Toyota wants to take its vehicles to the moon. On Tuesday, the automaker announced an agreement with the Japan Aerospace Exploration Agency (JAXA) to potentially collaborate on international space exploration.
The announcement also came with photos and videos of Toyota's proposed lunar rover. The vehicle features a front end not unlike the FJ Cruiser and power comes from hydrogen fuel cells. The cabin would be pressurized for the astronauts on the lunar mission, and the fuel cell technology would provide a cruising range of more than 6,000 miles to explore Earth's moon. The entire vehicle is about 20 feet long, 17 feet wide, and 12 feet tall with space for two astronauts. It can accommodate four in the case of an emergency.
The agreement is meant to promote Japanese technological knowhow. SpaceX, for example, has worked alongside NASA in the U.S.
"We aim to contribute through leading Japanese technologies that can potentially generate spin-off benefits," JAXA President Hiroshi Yamakawa, said. "Having Toyota join us in the challenge of international space exploration greatly strengthens our confidence."
In the future, Toyota and JAXA will conduct joint studies with the latter exercising the automaker's technology know-how to accelerate the development of a pressurized lunar rover.

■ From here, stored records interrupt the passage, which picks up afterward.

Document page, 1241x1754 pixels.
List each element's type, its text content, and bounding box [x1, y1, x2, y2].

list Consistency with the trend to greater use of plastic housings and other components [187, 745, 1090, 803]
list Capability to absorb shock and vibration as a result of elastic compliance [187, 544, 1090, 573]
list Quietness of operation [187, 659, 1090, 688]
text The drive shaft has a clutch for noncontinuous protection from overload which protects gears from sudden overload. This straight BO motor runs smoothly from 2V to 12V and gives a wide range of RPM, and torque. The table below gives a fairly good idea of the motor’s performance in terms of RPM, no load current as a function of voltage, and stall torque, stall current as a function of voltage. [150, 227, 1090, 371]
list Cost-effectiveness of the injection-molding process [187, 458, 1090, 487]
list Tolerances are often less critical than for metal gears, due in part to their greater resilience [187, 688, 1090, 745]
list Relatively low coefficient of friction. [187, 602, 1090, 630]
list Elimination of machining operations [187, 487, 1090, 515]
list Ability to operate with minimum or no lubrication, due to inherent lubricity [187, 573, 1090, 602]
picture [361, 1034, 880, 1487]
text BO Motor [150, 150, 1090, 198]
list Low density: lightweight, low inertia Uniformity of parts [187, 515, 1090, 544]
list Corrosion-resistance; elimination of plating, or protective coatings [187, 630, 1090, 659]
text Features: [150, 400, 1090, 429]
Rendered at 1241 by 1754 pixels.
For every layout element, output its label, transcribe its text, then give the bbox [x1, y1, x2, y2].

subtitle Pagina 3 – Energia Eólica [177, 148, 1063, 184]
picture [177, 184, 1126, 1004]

Toyota President Akio Toyoda said the announcement also marks a shift in the automaker's thinking. For decades, he said, automakers have developed concept vehicles with their "home town" in mind. In the future, companies will likely work to develop concepts and production vehicles for their "home planet." The executive added safety has always been a top concern at Toyota and it will ensure any lunar rover brings human astronauts back from the moon's surface safely.
JAXA believes it will have the ability to launch the lunar rover into space come 2029, and more manned missions will come throughout the 2030s.